TASK ITEM.
Across the data below, state how many lines hold "pixels", and reply with nothing but that number.
--
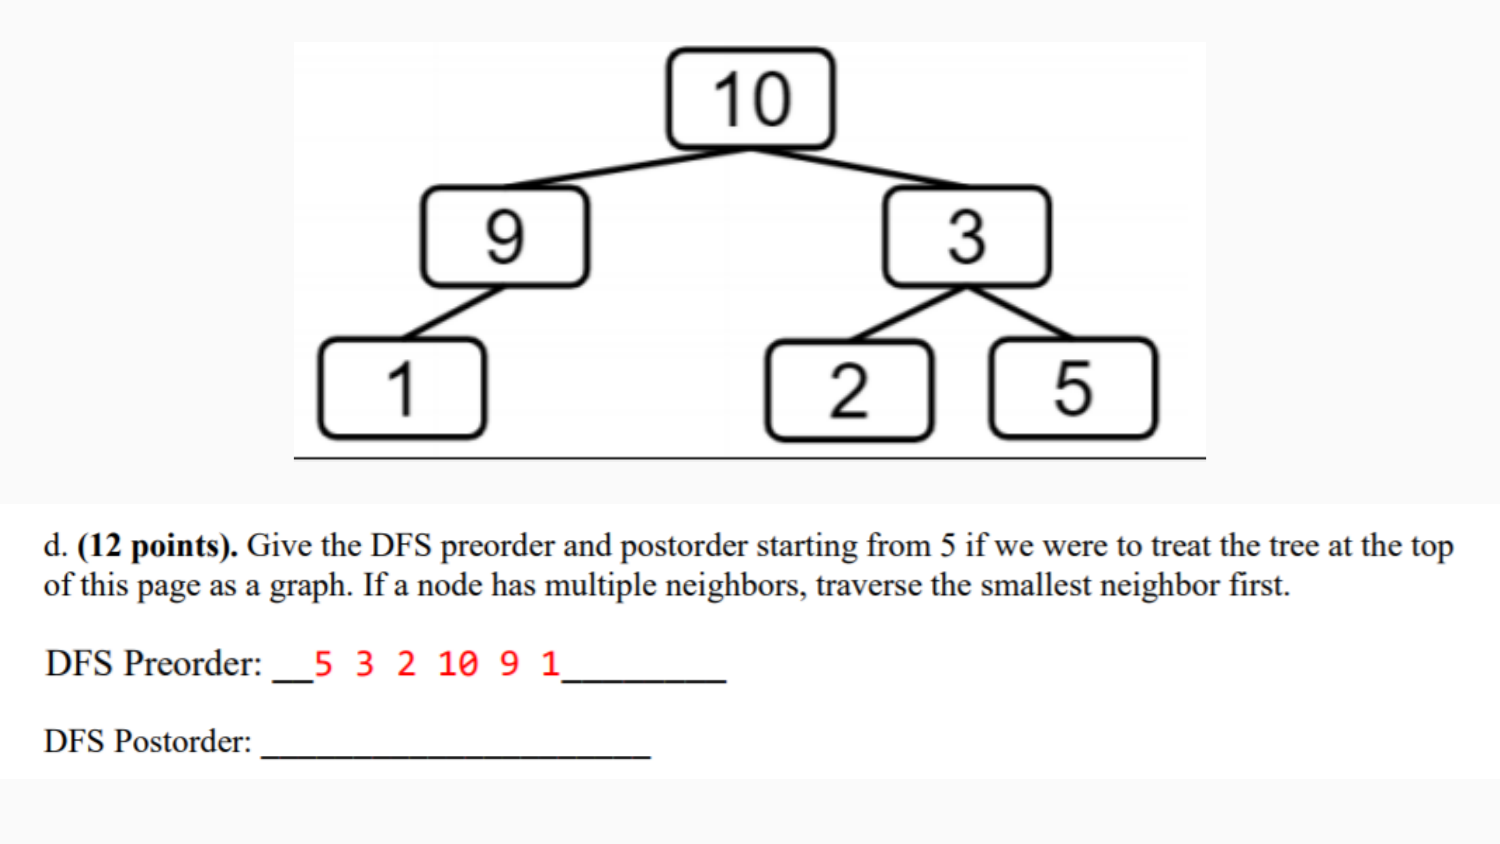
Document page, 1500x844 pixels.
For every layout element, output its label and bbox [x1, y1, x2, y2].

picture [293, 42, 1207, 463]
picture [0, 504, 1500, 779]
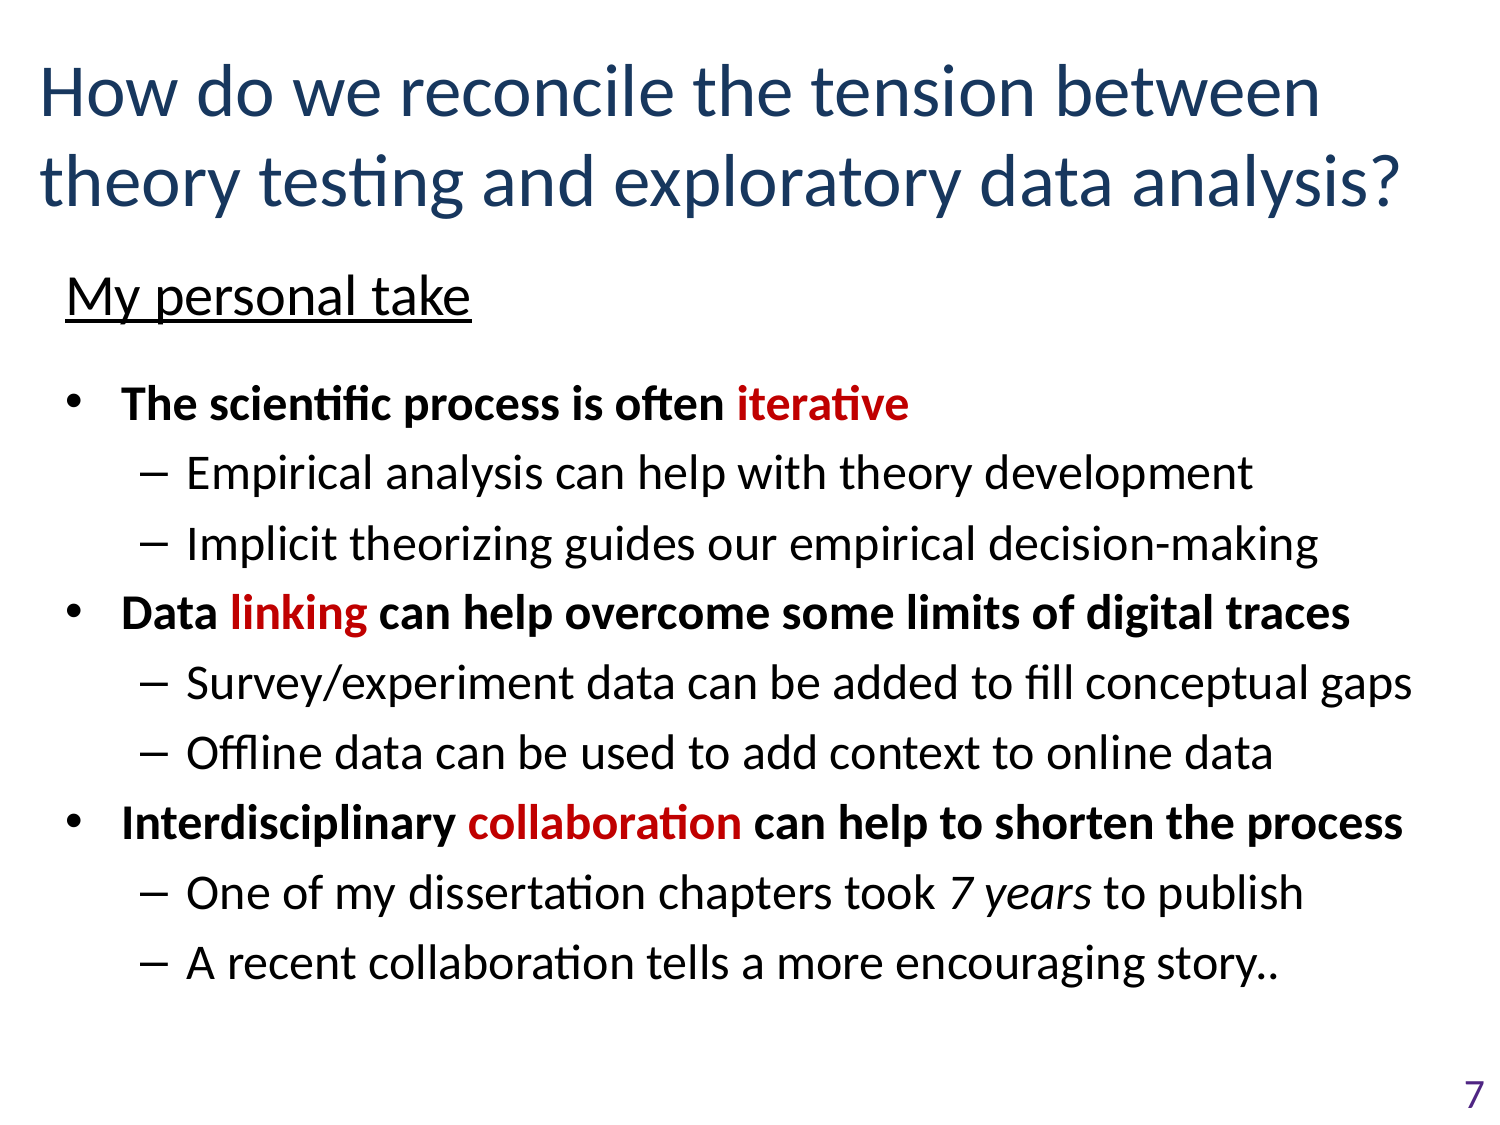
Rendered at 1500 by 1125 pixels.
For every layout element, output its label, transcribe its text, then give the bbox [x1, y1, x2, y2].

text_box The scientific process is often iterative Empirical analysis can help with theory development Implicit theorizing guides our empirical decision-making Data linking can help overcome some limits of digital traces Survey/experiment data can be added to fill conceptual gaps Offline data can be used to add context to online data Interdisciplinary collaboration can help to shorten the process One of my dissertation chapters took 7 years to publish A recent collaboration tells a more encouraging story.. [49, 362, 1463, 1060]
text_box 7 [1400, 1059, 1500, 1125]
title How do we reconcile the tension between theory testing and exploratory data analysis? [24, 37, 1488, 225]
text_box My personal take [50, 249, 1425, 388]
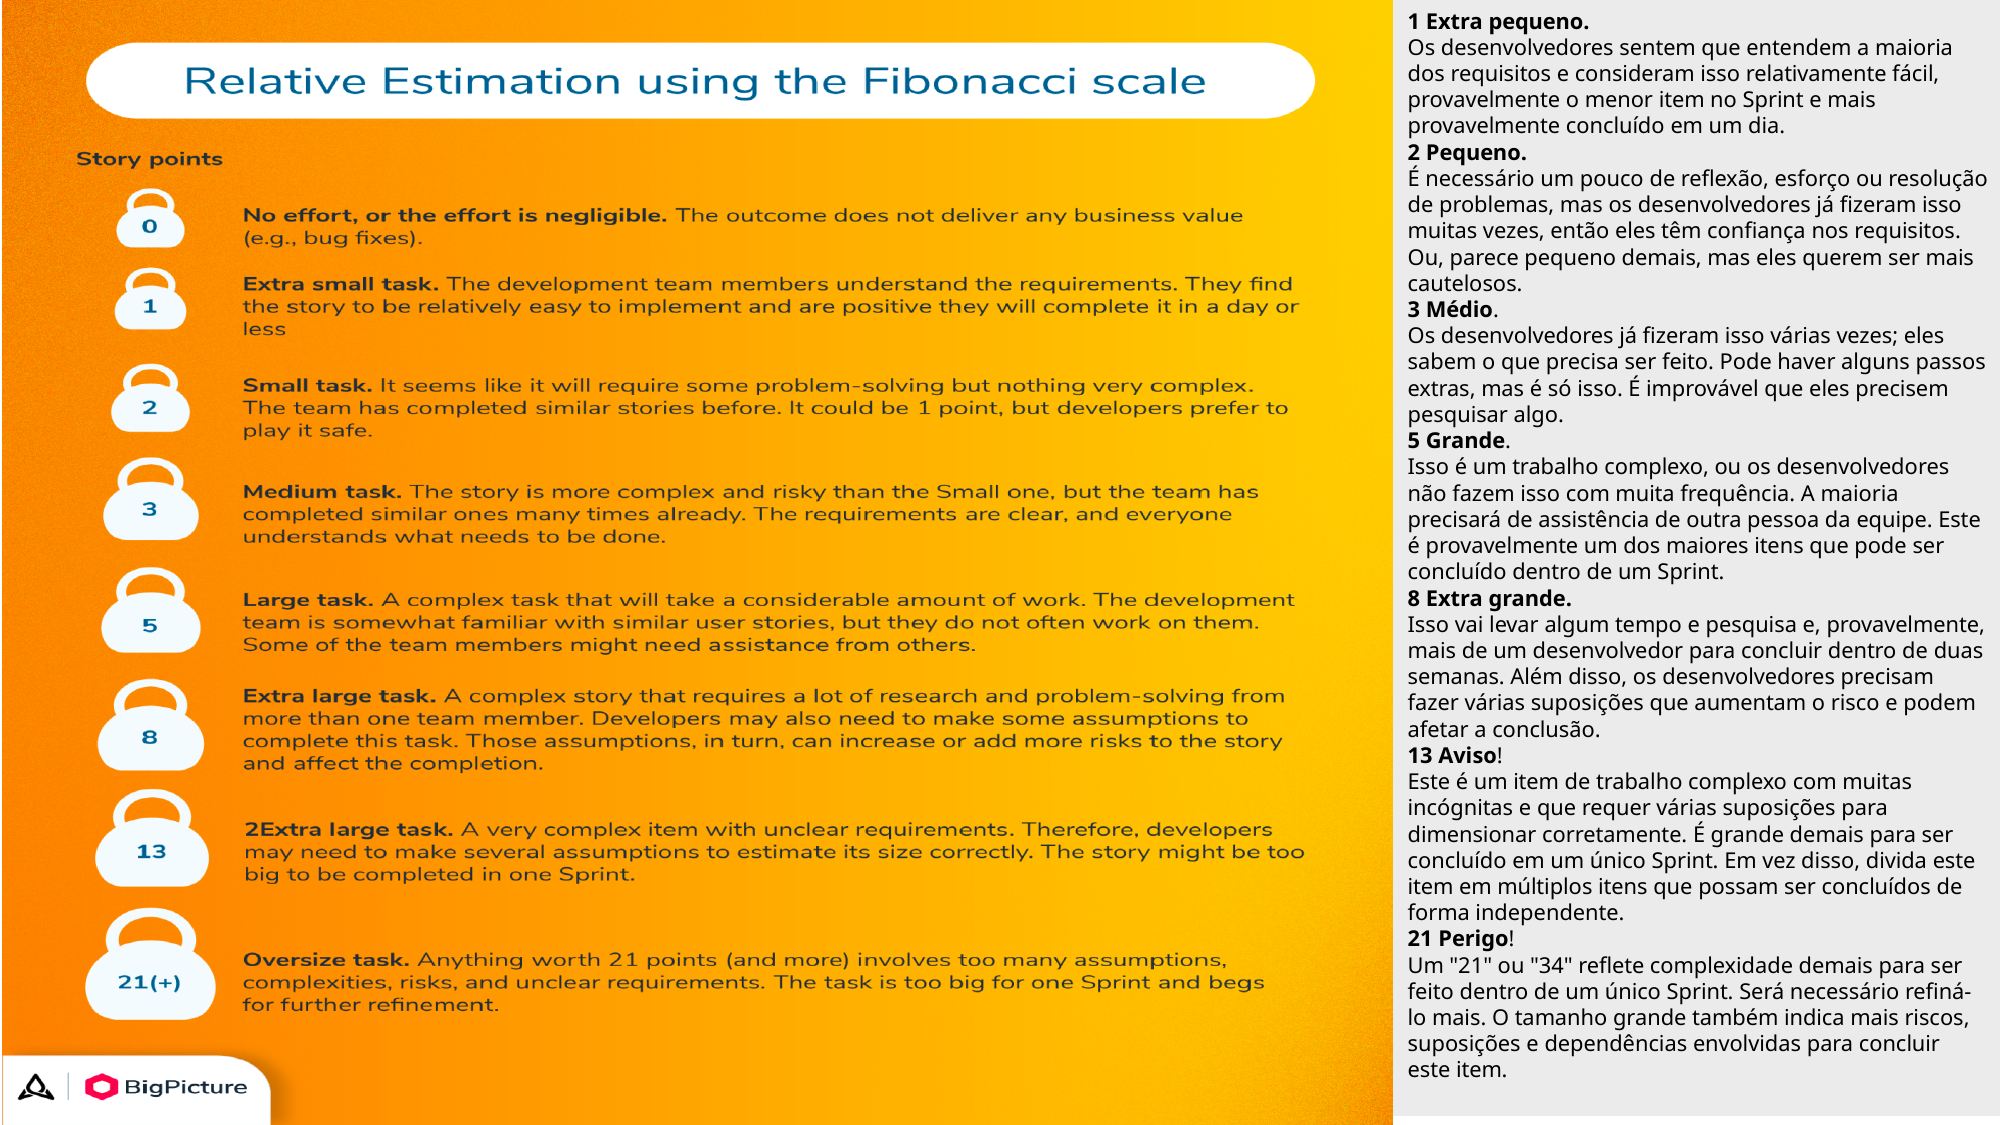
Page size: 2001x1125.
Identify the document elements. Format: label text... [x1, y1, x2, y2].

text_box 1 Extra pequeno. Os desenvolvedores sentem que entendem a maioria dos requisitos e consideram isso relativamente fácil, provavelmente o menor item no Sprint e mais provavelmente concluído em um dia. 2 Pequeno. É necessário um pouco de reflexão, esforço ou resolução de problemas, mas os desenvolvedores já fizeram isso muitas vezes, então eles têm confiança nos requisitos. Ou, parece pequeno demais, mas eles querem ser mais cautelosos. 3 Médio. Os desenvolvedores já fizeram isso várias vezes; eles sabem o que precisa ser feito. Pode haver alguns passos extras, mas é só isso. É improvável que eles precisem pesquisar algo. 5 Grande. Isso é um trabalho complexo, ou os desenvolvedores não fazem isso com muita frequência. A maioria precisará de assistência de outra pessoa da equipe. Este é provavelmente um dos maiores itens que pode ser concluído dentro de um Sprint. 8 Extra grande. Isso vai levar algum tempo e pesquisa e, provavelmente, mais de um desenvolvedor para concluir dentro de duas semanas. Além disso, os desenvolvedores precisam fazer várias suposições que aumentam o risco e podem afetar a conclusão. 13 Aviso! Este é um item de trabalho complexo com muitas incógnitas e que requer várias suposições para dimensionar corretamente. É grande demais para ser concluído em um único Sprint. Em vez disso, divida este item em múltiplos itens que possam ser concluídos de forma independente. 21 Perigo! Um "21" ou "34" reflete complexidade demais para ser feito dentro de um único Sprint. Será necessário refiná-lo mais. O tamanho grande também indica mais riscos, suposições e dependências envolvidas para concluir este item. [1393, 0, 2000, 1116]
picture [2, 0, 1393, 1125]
--
EXERCISE RESPONSE.
2